Text for analysis ▸
Martin played in 79 of 82 games during the season, starting two. He scored a season-high 20 points on March 2, 2022, against the Utah Jazz and twice snared 11 rebounds in a game.

====2022-23====
Before the season, Martin made a trade request to the Rockets with the desire of playing more minutes. He instead became a full-time starter when Eric Gordon was traded in February 2023. Martin played in all 82 of the Rockets' games, starting 49 of them in his third season in the NBA. He also achieved career highs in points per game (12.7), field goal percentage (.572), rebounds per game (5.5), and minutes per game (28.0).

On November 25, 2022, he scored 21 points along with a career-high 15 rebounds in a 128–122 win against the Atlanta Hawks.

On March 22, 2023, Martin scored a career-high 31 points, shooting 12-18 from the field against the Memphis Grizzlies.

On February 18, 2023, he was one of four participants in the AT&T Slam Dunk Contest on all-star weekend.

===Los Angeles Clippers (2023)===
On July 8, 2023, the Rockets traded Martin to the Los Angeles Clippers for two future second-round picks.

===Philadelphia 76ers (2023–2025)===
On November 1, 2023, the Philadelphia 76ers acquired Martin, Marcus Morris Sr., Nicolas Batum and Robert Covington from the Clippers in exchange for James Harden, P. J. Tucker, and Filip Petrušev. As part of the trade, the Clippers dealt a first-round pick, two second-round picks, a pick swap, and cash considerations to the 76ers, while sending a pick swap and cash considerations to the Oklahoma City Thunder. On July 15, 2024, he re-signed with the Sixers on a two-year, $16 million contract.

(Dataset excerpts)
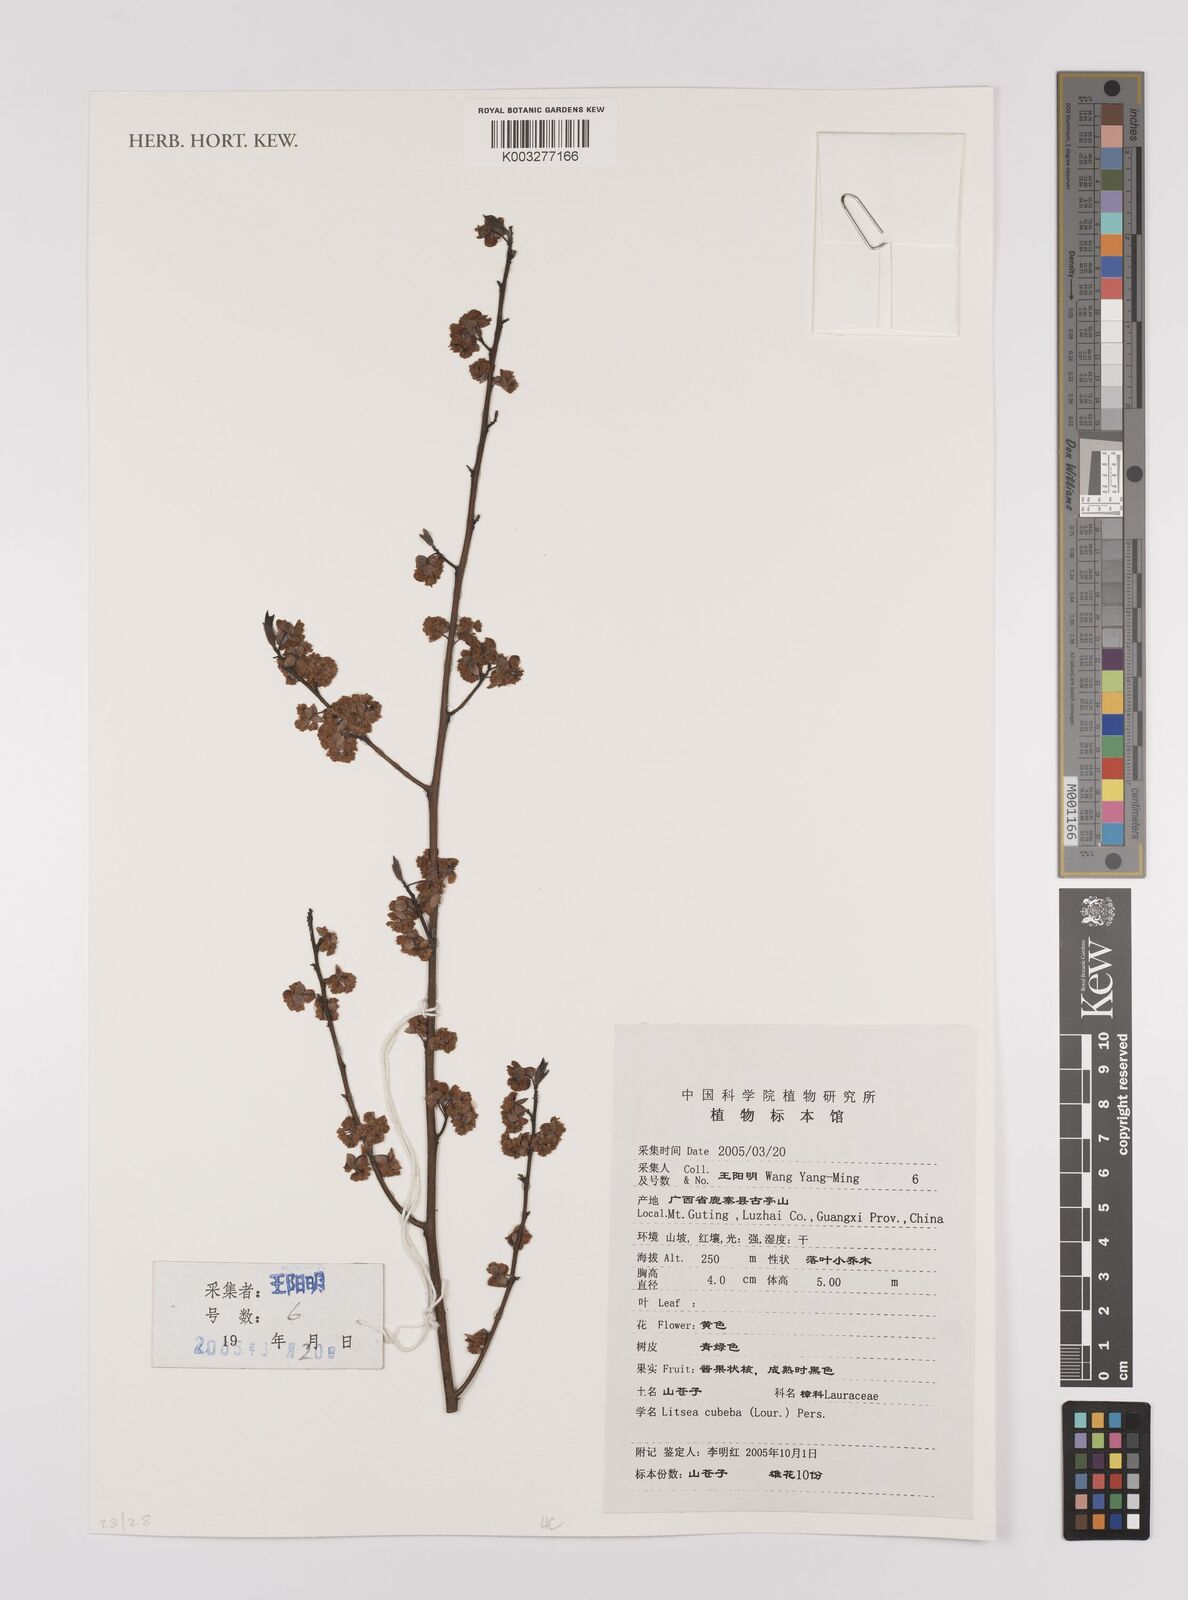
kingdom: Plantae
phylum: Tracheophyta
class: Magnoliopsida
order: Laurales
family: Lauraceae
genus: Litsea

Assigned task 1 ▸
According to the text about Martin, how many points did he score against the Memphis Grizzlies on March 22, 2023?
Assigned task 2 ▸
In the text about Martin, which players did the Philadelphia 76ers acquire from the Clippers on November 1, 2023?
These items are separate material and have no connection to the text about Martin.

Problem solution 1 ▸
31 points.

Problem solution 2 ▸
Martin, Marcus Morris Sr., Nicolas Batum, and Robert Covington.